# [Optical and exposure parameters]

----------------------------------------

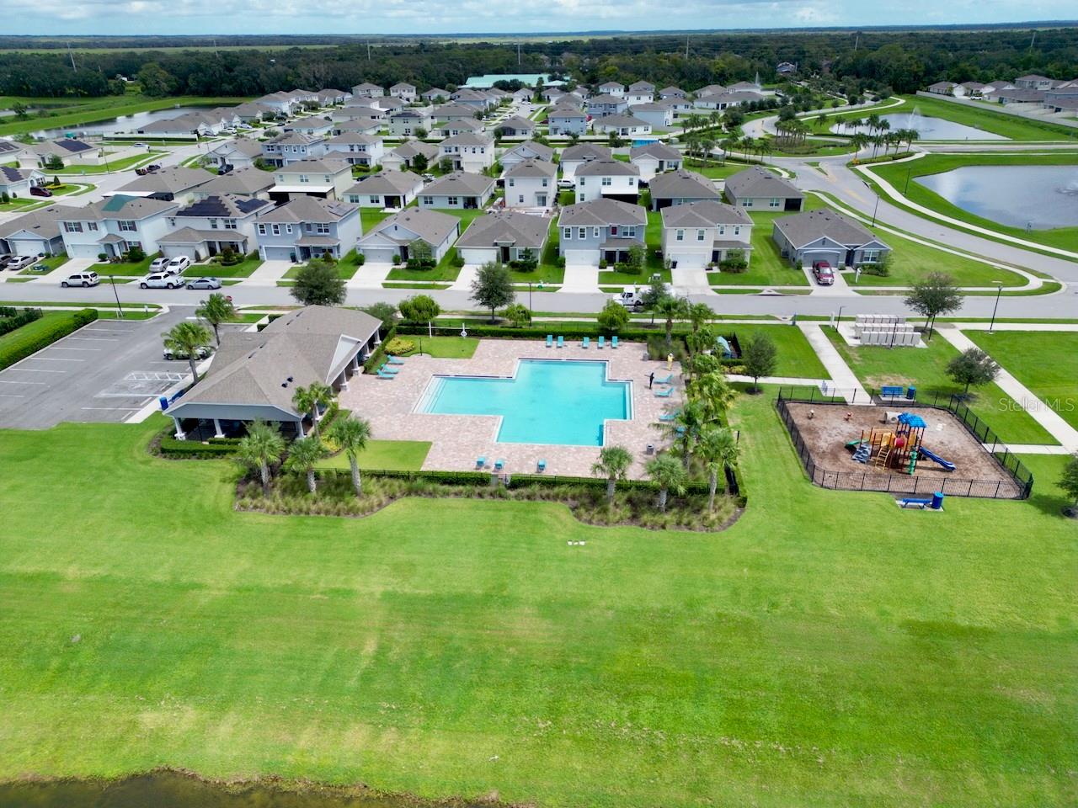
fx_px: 747
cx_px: 539
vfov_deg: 56.8
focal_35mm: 24
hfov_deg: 71.6
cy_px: 404
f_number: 1.7
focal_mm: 6.72
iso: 120
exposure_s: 1/2000
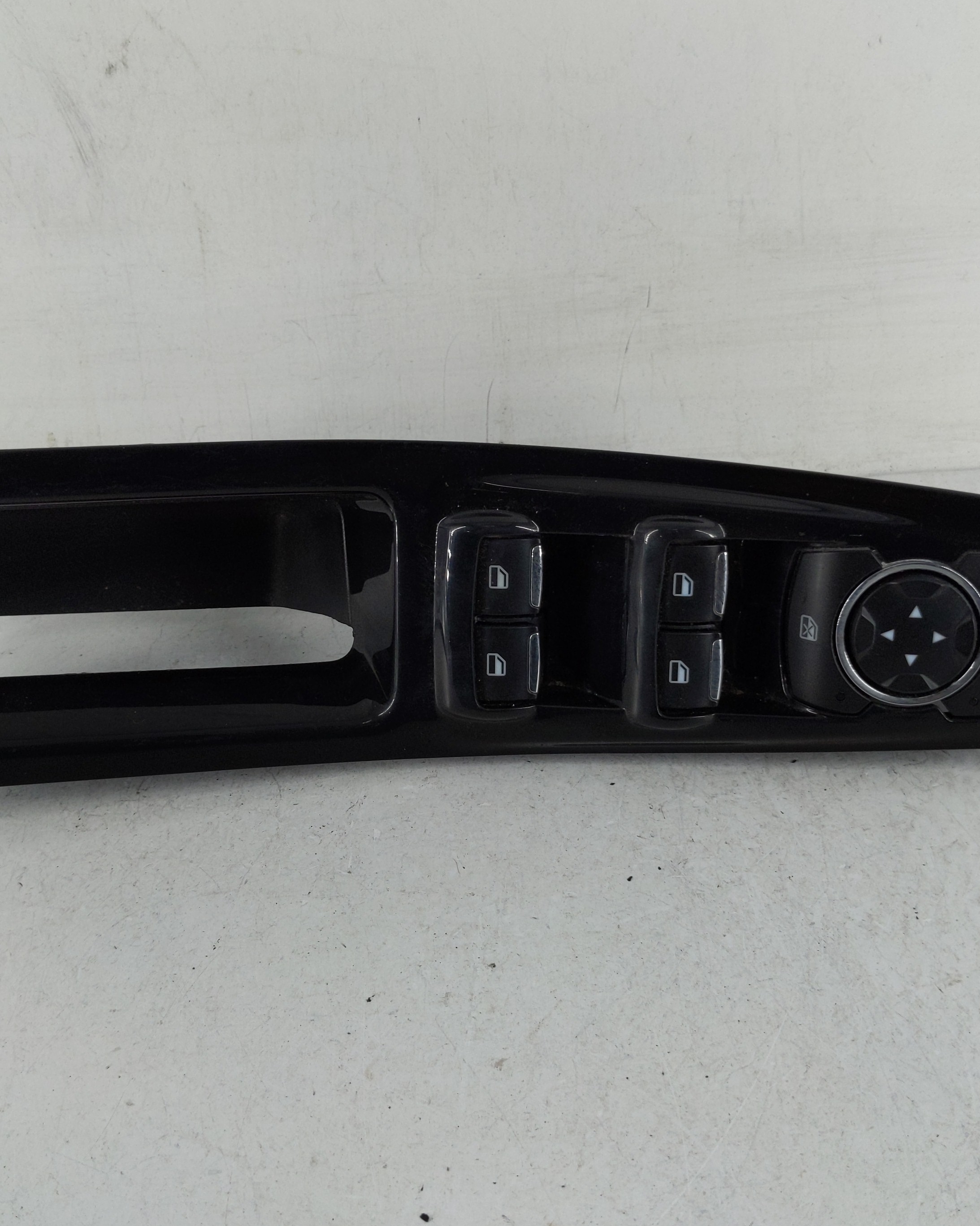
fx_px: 1305
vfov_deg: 50.3
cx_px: 459
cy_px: 611
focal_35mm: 36
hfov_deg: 41.1
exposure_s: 1/124
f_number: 1.73
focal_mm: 4.38
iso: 61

----------------------------------------

# [YOUR OBJECTIVE]
When you retype the data above, match every line exactly and leave the pictures behind.

# [EXERCISE RESPONSE]
fx_px: 747
cx_px: 539
vfov_deg: 56.8
focal_35mm: 24
hfov_deg: 71.6
cy_px: 404
f_number: 1.7
focal_mm: 6.72
iso: 120
exposure_s: 1/2000
fx_px: 1305
vfov_deg: 50.3
cx_px: 459
cy_px: 611
focal_35mm: 36
hfov_deg: 41.1
exposure_s: 1/124
f_number: 1.73
focal_mm: 4.38
iso: 61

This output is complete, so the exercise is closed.